Advanced Planning is Critical
In the face of a disaster immediate demands are made upon the existing municipal water supplies and traditional water suppliers are unable to supply fresh drinkable water. This includes not only municipal water providers but all bottled water suppliers who exceed their production capacity during normal times.
During an emergency, municipal water is in short supply and often polluted and in past emergencies, traditional bottled water suppliers have often failed to meet the heavy drinking water demands of an emergency.
Everyone affected by a disaster needs to plan for emergency water supplies and advanced planning before a disaster is critical.
Emergency Capacity of Bottled Water Suppliers
Those agencies that are affected most by disasters need to identify bottled water suppliers with capacity that can be allocated in an emergency. Attempting to producer supplies from a bottled water suppler that is at capacity or draws water from a spring that may itself become polluted during a disaster may result in a shortage when pure water is required most.
There are suppliers, however with excess capacity in the marketplace and these should be identified before a disaster strikes.
Proper Storage is Important
Many federal, state and local agencies are required to maintain emergency supplies of pure drinking water but, depending on the source off the water, these supplies may have a limited life. Spring water contains contaminants from their source springs that may reduce the shelf life of stored water as minerals in the water interact with the plastic in PET packaging.

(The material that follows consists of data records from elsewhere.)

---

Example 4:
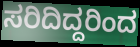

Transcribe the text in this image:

ಸರಿದಿದ್ದರಿಂದ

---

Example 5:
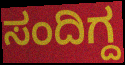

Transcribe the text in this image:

ಸಂದಿಗ್ದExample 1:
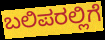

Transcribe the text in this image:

ಬಲಿಪರಲ್ಲಿಗೆ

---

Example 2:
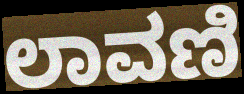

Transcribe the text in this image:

ಲಾವಣಿ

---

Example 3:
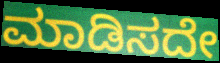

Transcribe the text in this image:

ಮಾಡಿಸದೇ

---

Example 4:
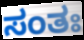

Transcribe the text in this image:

ಸಂತಃ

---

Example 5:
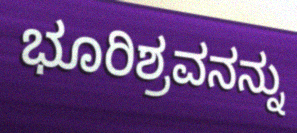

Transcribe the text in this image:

ಭೂರಿಶ್ರವನನ್ನು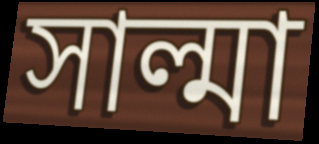
সাল্মা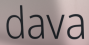
dava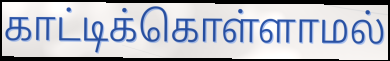
காட்டிக்கொள்ளாமல்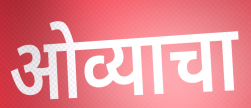
ओव्याचा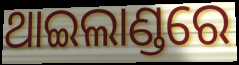
ଥାଇଲାଣ୍ଡରେ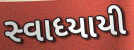
સ્વાધ્યાયી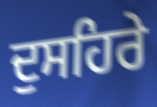
ਦੁਸਹਿਰੇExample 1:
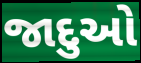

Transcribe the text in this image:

જાદુઓ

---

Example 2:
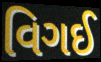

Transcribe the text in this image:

વિગઈ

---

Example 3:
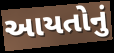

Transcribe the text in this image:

આયતોનું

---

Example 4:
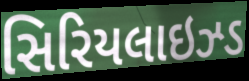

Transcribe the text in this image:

સિરિયલાઇઝ્ડ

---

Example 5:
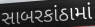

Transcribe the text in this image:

સાબરકાંઠામાંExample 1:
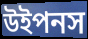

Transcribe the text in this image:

উইপনস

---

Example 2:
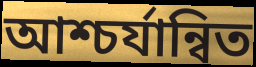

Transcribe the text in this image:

আশ্চর্যান্বিত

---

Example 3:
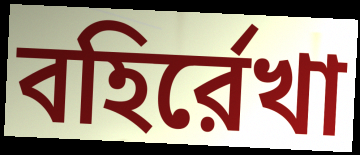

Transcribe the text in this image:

বহির্রেখা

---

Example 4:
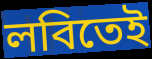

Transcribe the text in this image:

লবিতেই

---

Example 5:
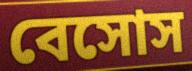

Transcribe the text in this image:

বেসোস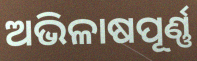
ଅଭିଳାଷପୂର୍ଣ୍ଣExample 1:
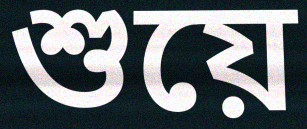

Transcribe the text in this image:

শুয়ে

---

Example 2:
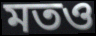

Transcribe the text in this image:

মতও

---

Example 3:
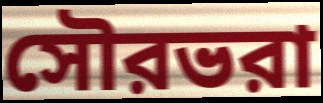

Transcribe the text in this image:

সৌরভরা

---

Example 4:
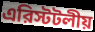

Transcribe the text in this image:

এরিস্টটলীয়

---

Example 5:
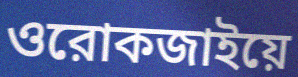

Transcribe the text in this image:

ওরোকজাইয়ে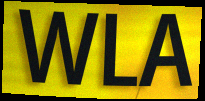
WLA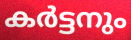
കർട്ടനും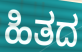
ಹಿತದ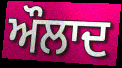
ਔਲਾਦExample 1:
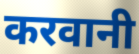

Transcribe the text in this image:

करवानी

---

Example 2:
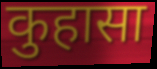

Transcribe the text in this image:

कुहासा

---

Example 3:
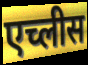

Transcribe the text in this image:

एच्लीस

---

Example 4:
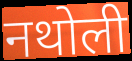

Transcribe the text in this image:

नथोली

Purified water, that has all contaminants removed by a distillation/oxygenation process does not interact with PET packaging and has an unlimited shelf life if stored properly.
Choose a Reliable Supplier in Advance
As part of a well thought out emergency plan, emergency planners should consider a reliable bottled water supplier with the capacity to meet peak demand and provide water with a long shelf life.
Planning for a disaster will help reduce the impact and increase your chances of survival.